In Michael Atkinson's novel Hemingway Deadlights, out this week from St. Martin's Press/Minotaur Books, the celestially famous burly-man fiction king finds himself reluctantly and drunkenly investigating a drinking buddy's murder in Key West, just a couple years after his Nobel, and gets tangled up with Cuban lowlife, Hungarian mobsters, and the Cuban revolutionary movement...
Michael Atkinson is an L contributor, the author of seven books, a columnist for IFC.com, and blogs at zeroforconduct.com. He reads from his novel on Thursday, August 20, at the Mysterious Bookshop.
They ran out of gas, after delicately backtracking in the dark for only ten minutes. They woke up at sunrise, bobbing and tossing, miserable as dehydrated lizards, but they didn't get back to shore until just before noon, after a Coast Guard boat finally sidled alongside their drifting vessel, berated the two men for being such goddamn fools, talked Hemingway up about The Old Man a bit too much, and then gave them a few gallons of gas. No one mentioned the chase or the shootings — Rick assumed Hemingway would if it were the intelligent thing to do, and Hemingway decided not to, certain that a mere patrolman could and would do nothing but shuttle the case right back to Squiccarini, who's already decided to ignore it. If Hemingway wanted to persist in this, which he had to admit was what it was, he had to go his own way — and he did want to, sensibly or not, more than ever, an effect being shot at has on a certain type of person, the kind that as a schoolkid smiled at sadistic teachers after getting slashed with a steel-edged ruler.

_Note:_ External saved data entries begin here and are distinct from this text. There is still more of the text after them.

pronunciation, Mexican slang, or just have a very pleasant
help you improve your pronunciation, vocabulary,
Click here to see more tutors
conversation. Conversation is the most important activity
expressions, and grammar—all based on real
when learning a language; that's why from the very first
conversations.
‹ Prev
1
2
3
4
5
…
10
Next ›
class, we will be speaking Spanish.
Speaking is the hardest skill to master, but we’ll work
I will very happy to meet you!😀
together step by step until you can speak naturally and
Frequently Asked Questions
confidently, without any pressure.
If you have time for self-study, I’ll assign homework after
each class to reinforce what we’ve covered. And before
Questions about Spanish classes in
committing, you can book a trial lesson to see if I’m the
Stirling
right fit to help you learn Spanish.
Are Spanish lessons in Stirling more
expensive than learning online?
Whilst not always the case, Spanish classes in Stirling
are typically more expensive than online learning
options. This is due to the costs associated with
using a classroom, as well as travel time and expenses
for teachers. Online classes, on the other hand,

So now Hemingway had a sunburn to go with his ankle, bum back, throbbing kidneys, and scabby knuckles. Mary's gonna be pissed off.
Back on Whitehead Street, he needed a bath, and had one, and it was good. It wasn't quite as good as the bath he had had in Milan, with Agnes that nurse from Chicago, damn he still thought he'd missed the express letting that woman go, or letting her slip away, or escape, God only knows, but the bath, in Milan, was triumphant, in a big alabaster tub alone on an empty ward, only him and her and his first erection since Schio, over three weeks later which is an eternity without an erection when you're 19, warm water, a bottle of zubrowka, and though it was technically his second experience between a woman's legs, the first a beery late-night high school tramp dalliance he couldn't quite remember, this was really his initiation into the feverish secrets of intercourse, the boggling instant when you realize a woman wants you to touch her where she's moist, the lost feeling of doing something unconsciously, skin on skin, membrane on membrane, with a beautiful woman who if you were to be standing aside and watching her do this would compel you to, as the kids say, whack off. And he'd never forget it, though of course 19 was too young to have held on to Agnes even if he could have. He would've eventually moved on in his jumping-trains-at-night way, and so she was probably better off as it was. She would be, what, 63 now? He hoped she'd married a nice doctor.
He got hard now in his bath, thinking, but it didn't last, and he wasn't comfortable enough with his plaster cast hanging over the edge to take care of it anyway. He wasn't frustrated, but was once Marisol simply walked in — why wouldn't she want to fuck the world's most famous writer? what better option does a semi-literate Mexican woman with an illegitimate kid, working as a maid, have? — and told him he had a caller at the front door. Who?